Ma Fini non è un compagno. E neanche Bersani.

 
 I guai del peggior governo degli ultimi 150 anni (ex aequo, al limite, con quelli a guida Mussolini) sono fonte di gioia e speranza, ma non vorrei che la bella sinistra che ama i Fini e i Travaglio prendesse, perdonate la rima, l’ennesimo abbaglio spostando i confini della propria identità fino ad abbracciare un’alleanza ancora inedita, ma non per questo impossibile, tra Pd, Udc e finiani.
 Gianfranco Fini è l’uomo presente al G8 di Genova, a fare cosa non è stato ancora appurato (aspettiamo che WikiLeaks pubblichi qualche informativa riservata al riguardo), quello che fino a qualche anno fa parlava di Mussolini come di un grande statista e, certamente, non è uomo di sinistra, come del resto non lo sono l’imprenditore-style Bersani o molta parte delle gerarchie democratiche.
 I guai del governo sono comunque una bella notizia, anche perché viviamo in tempi difficili e particolarmente avari di soddisfazioni.
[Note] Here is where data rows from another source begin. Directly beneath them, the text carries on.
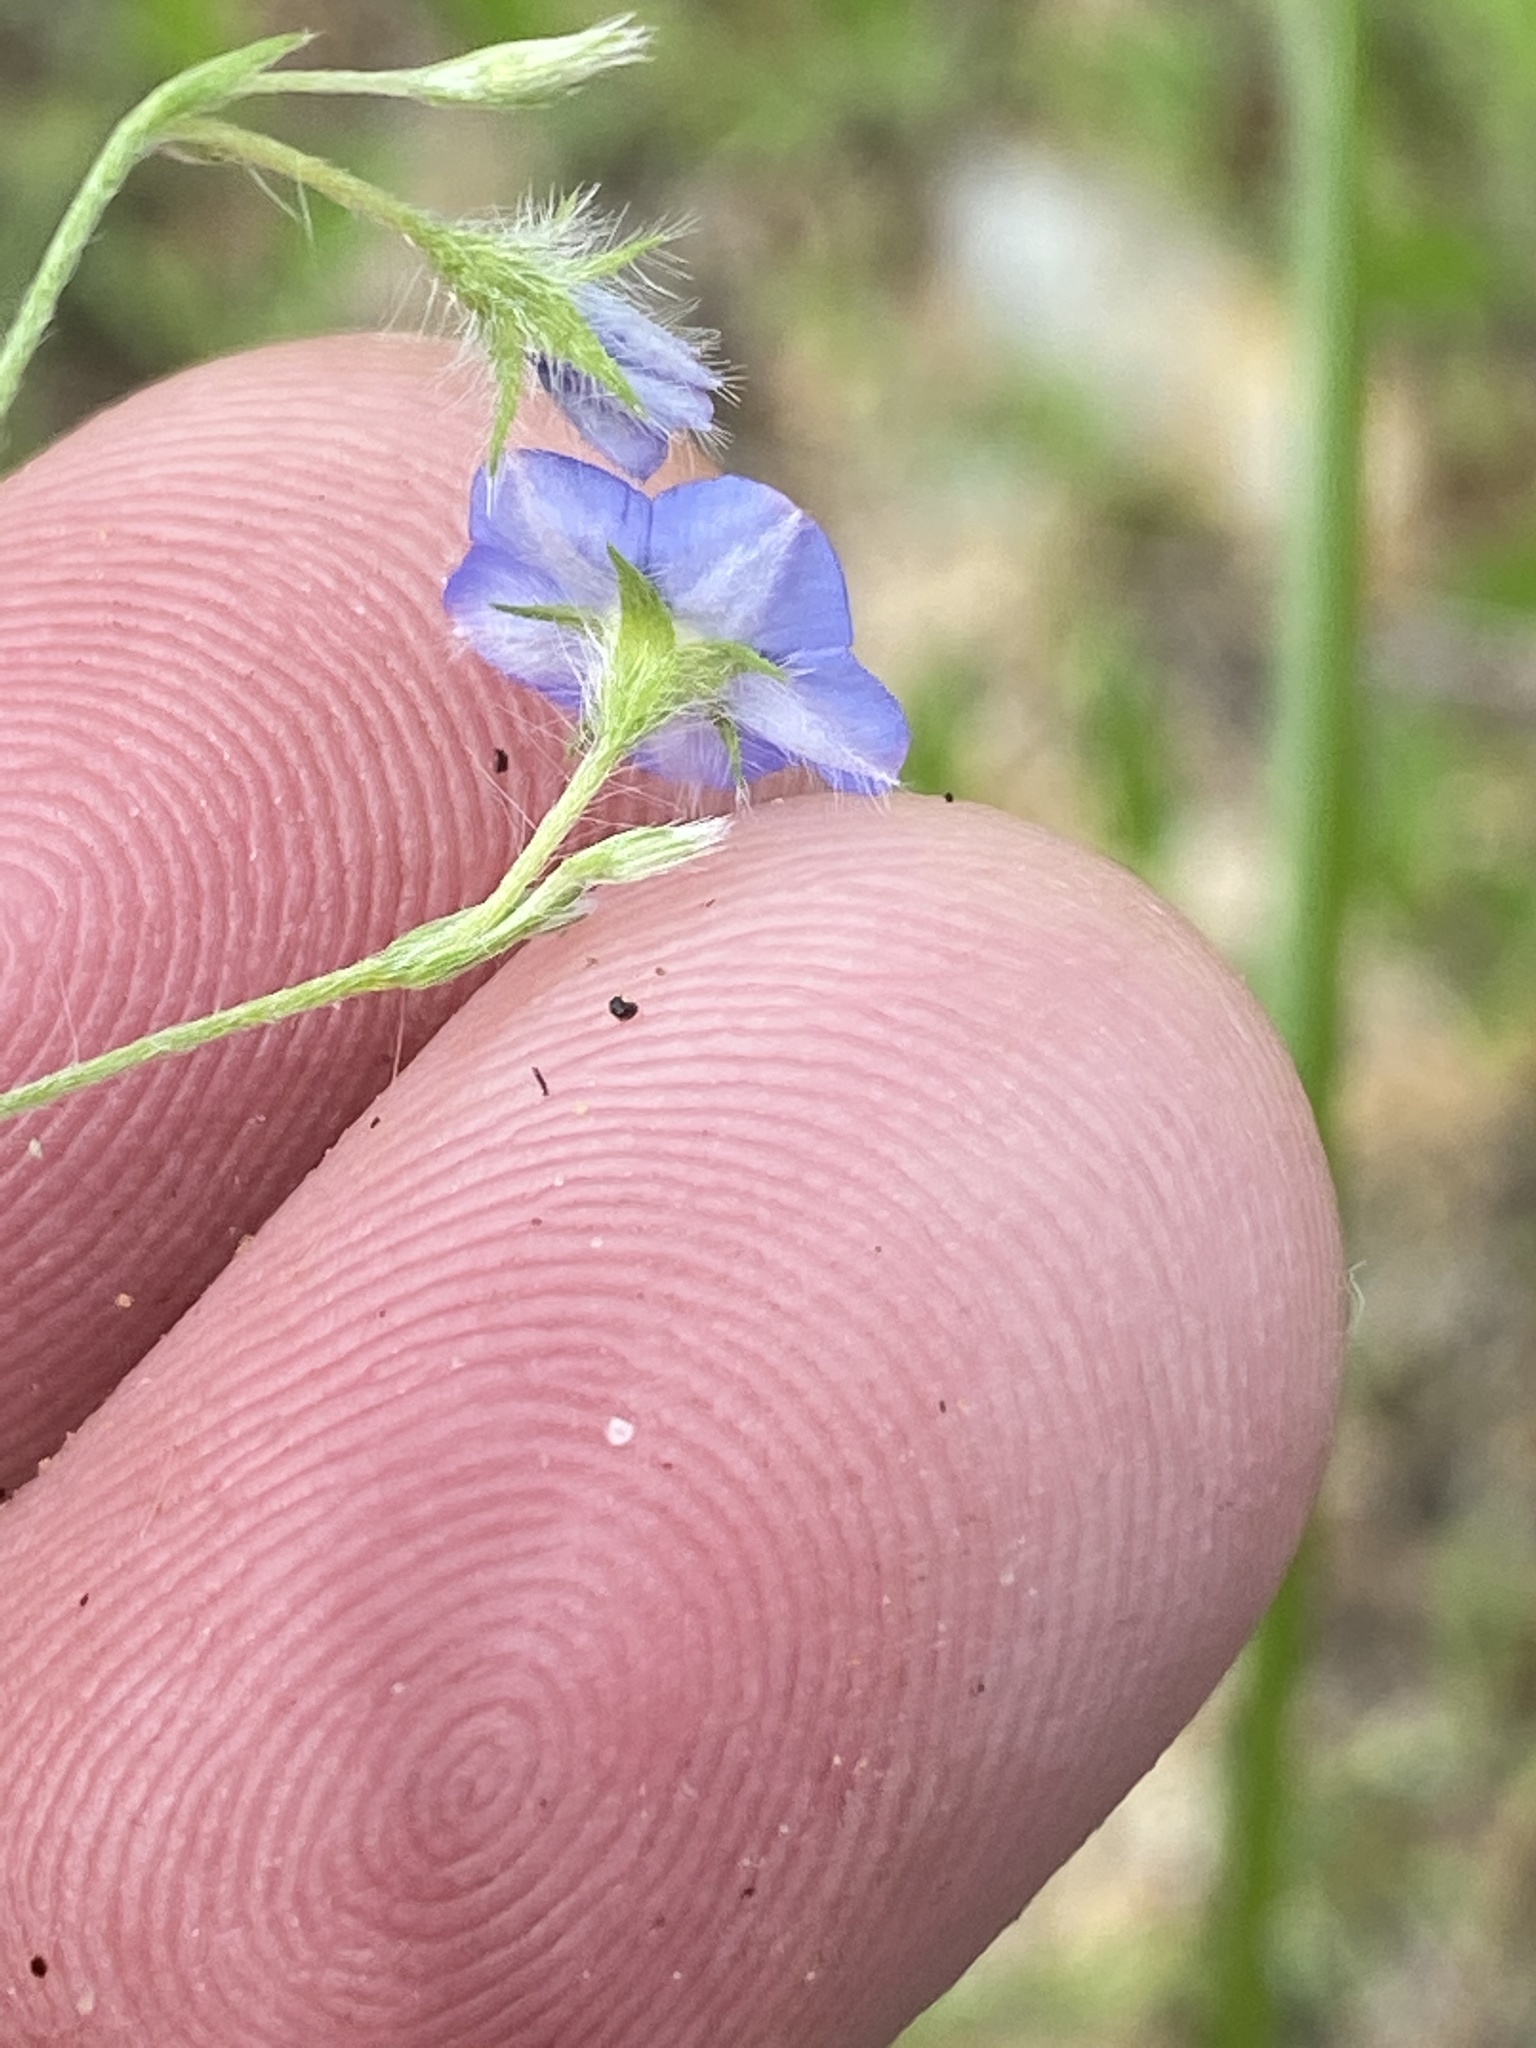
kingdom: Plantae
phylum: Tracheophyta
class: Magnoliopsida
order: Solanales
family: Convolvulaceae
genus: Evolvulus
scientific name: Evolvulus alsinoides
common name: Slender dwarf morning-glory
Berlusconi vacillante, in ogni caso, è ancora più pericoloso, perché cercherà di accelerare quelle riforme che dovrebebro fare di lui il primo presidente "presidenziale" della Repubblica italiana e, considerando lo strapotere che già esercita, il mai risolto conflitto d’interessi, le amicizie sulle quali può contare e il suo completo disinteresse per le sorti del Paese (a patto di conservare lo scettro e la propria libertà), c’è da aspettarsi un’ulteriore stretta autoritaria (bussano alla porta, sarà la polizia).
 Occorre attrezzarsi e resistere, col nostro impegno e la nostra (in)formazione, occorre pure chiarire ai signori che nominalmente rappresentano l’opposizione e, a quanto dicono, addirittura la sinistra, che quand’anche il poco Cavaliere fosse finalmente disarcionato non vi sarebbe alternativa al berlusconismo senza il superamento del modello politico-economico imperniato sul liberismo rampante, sulla mercificazione di tutto, tutte e tutti, sulla devastazione ambientale e la cementificazione, sul ritorno al nucleare e sugli inceneritori, sulla privatizzazione dei beni comuni e il divieto per il pubblico di gestire i servizi, sulle esternalizzazioni coatte, sulla precarizzazione del lavoro e con essa delle vite dei lavoratori e delle lavoratrici.
 E non c’è cura al distacco tra politica e società, se non si restituisce al Parlamento il ruolo previsto dalla Costituzione, uscendo da quelle logiche bipolari che privano di rappresentanza milioni di cittadini elettori, impongono l’insensatezza dei "voti utili" e appiattiscono le differenze tra gli schieramenti, che, attraverso il confronto politico e parlamentare, dovrebbero invece costituire un fattore di arricchimento. Oggi tutti parlano della necessità di cambiare la legge elettorale: anche da parte della sedicente sinistra (mi riferisco al piuttosto destrorso Pd), tuttavia, si avverte l’esigenza di confermare quote di sbarramento in grado d’impedire l’ingresso in Parlamento a forze che non raggiungano, diciamo il 5% dei consensi. Significa privare di rappresentanza 4,9 elettori italiani su 100, ovvero, anche se la matematica non è il mio forte, centinaia di migliaia di persone.
 Nel nome di cosa? Di ciò che chiamano governance, la possibilità per gli esecutivi di decidere più in fretta; nel nome del fatto che molti, parlando (anche a sproposito) della crisi e della globalizzazione, hanno abdicato alla ricerca di un mondo diverso e possibile, interiorizzando l’adagio, padronale, per cui ormai certe scelte sono obbligate.
 Il che ci porta alla Fiat, che cerca (con un certo successo, bisogna dire) di riportare l’industria e il lavoro dipendente al tempo in cui non c’erano diritti, al limite benevole concessioni; oppure alle finanziarie – purtroppo molto simili, indipendentemente da chi si trova a Palazzo Chigi – sempre incentrate sui tagli a ciò che più servirebbe, sugli aiuti alle imprese e sulla guerra.
 I guai del governo sono una bella notizia. Ma chi si appresta a coglierne i frutti?


 L’orologio astronomico di Praga (nella foto) sembra indicare una possibile uscita di scena dell’attuale governo italiano, ma ancora non lascia capire chi e come lo sostituirà.